There was no water available at the hospital – not even a well or pump – until finally a water diviner found a supply in the grounds. Previously water had been carried by VADs and patients from the pump on Welsh Road. It was an onerous task to carry, in all weathers, water to provide for all the physical needs of the hospital patients and staff, and that needed for cooking, washing and cleaning.
Many of the men were the ‘walking wounded’, that is those suffering from the severe effects of gas inhalation and others who were in what today would be classed as in a state of trauma – physically, mentally and emotionally unable to coordinate their thinking and actions after exposure to extreme gunfire and the horror of the bestiality of the battle fields of industrial warfare. All the ‘walking wounded’ together with the ‘cot’ cases it was believed needed fresh air. Hospital windows in all wards were flung wide and the outdoor ward (see below) had open sides that were kept open all day, and night, and in all weathers.
There remained a chronic need for nursing as the flu pandemic hit civilians, medical staff and soldiers alike. Despite numerous deaths in the town the hospital fund-raising continued. Whilst the hospital closed officially on 14th April 1919 it remained open until the end of that month. It is not recorded if there was a closing ceremony. When the Leamington VAD hospital ‘The Warren’ closed, their ‘Laying up of flags’ included a church service and a special dinner followed by a procession through the streets to the station accompanied by a band, with the men, by then back in khaki led by the Commandant and accompanied by the nurses whose hankies were waved as the train left.

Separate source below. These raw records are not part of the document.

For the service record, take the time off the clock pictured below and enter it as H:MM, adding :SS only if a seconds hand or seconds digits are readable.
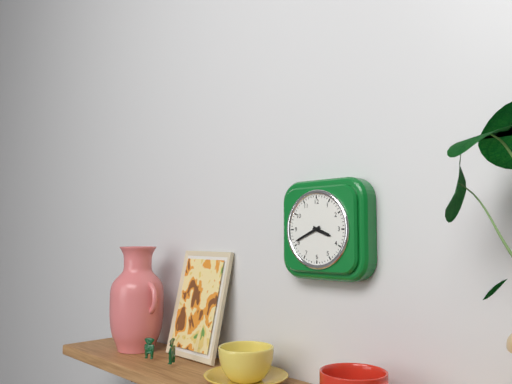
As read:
3:41
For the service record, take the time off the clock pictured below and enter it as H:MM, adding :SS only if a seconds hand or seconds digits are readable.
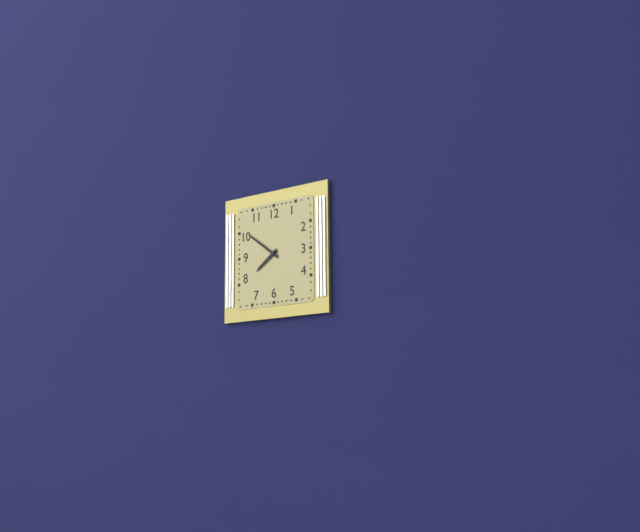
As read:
7:51
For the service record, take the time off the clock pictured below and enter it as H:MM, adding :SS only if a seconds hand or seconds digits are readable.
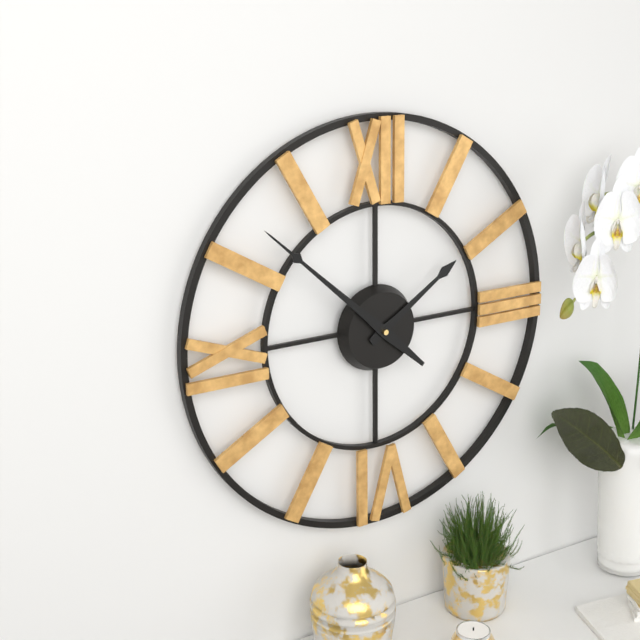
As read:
1:52
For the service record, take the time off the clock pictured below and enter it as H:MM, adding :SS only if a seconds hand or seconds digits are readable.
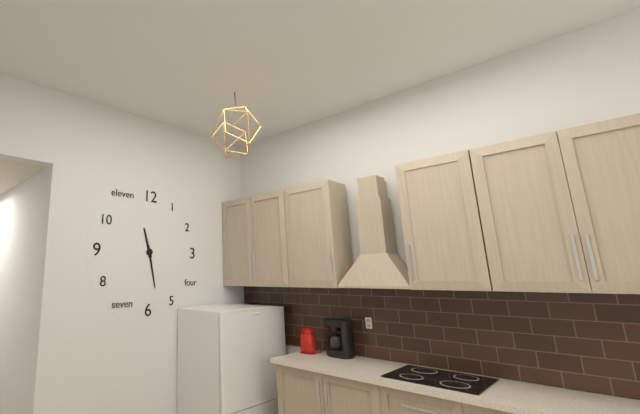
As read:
11:28
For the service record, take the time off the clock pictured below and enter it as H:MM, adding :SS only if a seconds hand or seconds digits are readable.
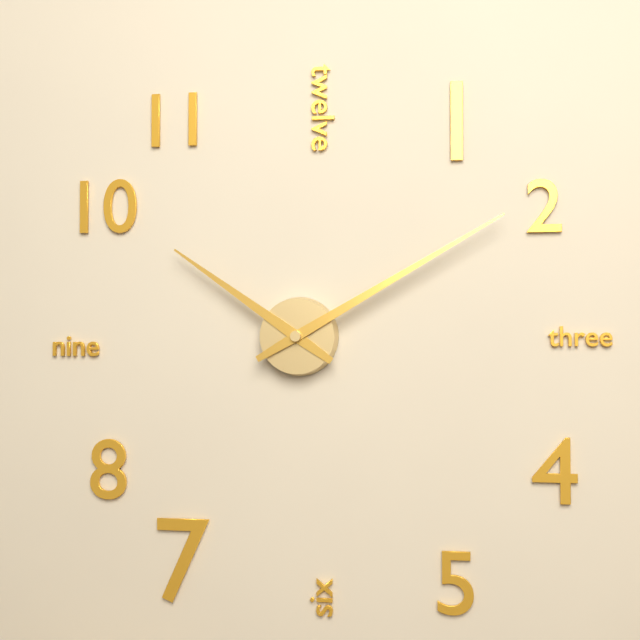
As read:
10:10
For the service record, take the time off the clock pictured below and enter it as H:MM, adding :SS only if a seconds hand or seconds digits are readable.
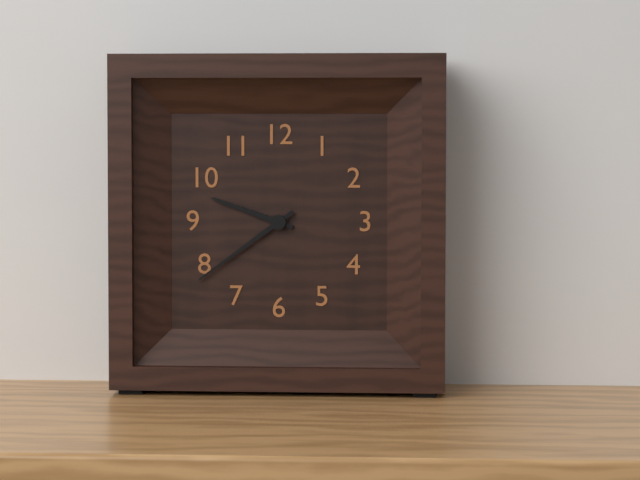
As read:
9:39
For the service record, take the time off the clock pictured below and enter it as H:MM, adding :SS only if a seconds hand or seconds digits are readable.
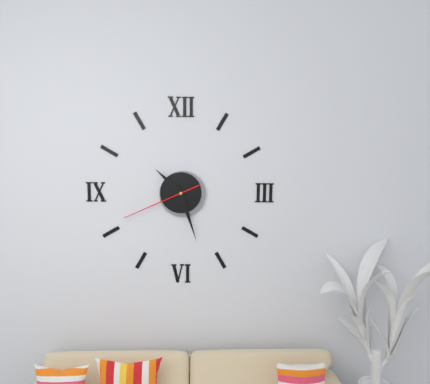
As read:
10:27:41
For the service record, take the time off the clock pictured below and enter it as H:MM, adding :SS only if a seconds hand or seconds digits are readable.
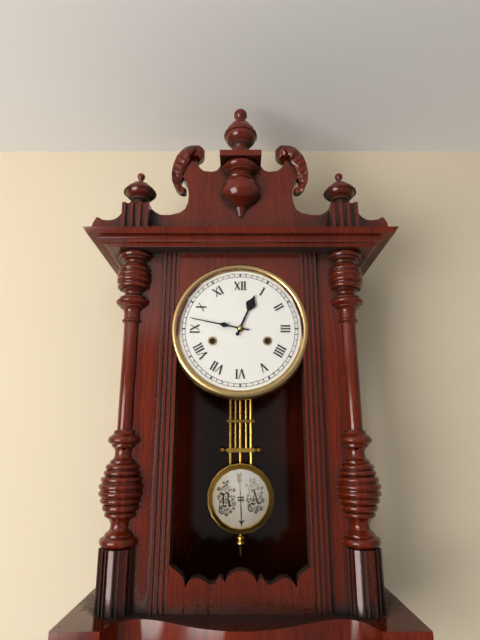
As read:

This fancy dress picture – patients, VADs and professional nurses all taking parts in a Pierrot Troupe – was taken in Autumn 1918. It appears to epitomise the strength and goodwill of an establishment working and relaxing together. Their play was dedicated to the ‘Memory of Happy Days’.
At Southam more than 1,000 patients had passed through the hospital. There were no deaths, and no crime and no incidents of falling out. Lady Shuckbrough ran a tight ship, devoting herself ‘heart and soul’ as Leamington Courier reported, to her ‘men in blue’.
Some of the final work for staff and the volunteers must have been the preparation for the disposal of the furniture and fittings. In June 1919 the Commandant instructed Auctioneers Locke and Son as this advertisement from Leamington Morning News 13 June 1919 shows.
This final photograph is perhaps the most complete portrait of what the Grange at Southam afforded to injured soldiers. It shows the dining room (the conservatory extreme left), the windows flung wide and the steps leading to the extensive garden. The men sit at the window as they enjoy a peaceful, calm environment. One soldier wrote home saying ‘can you imagine a more beautiful place’.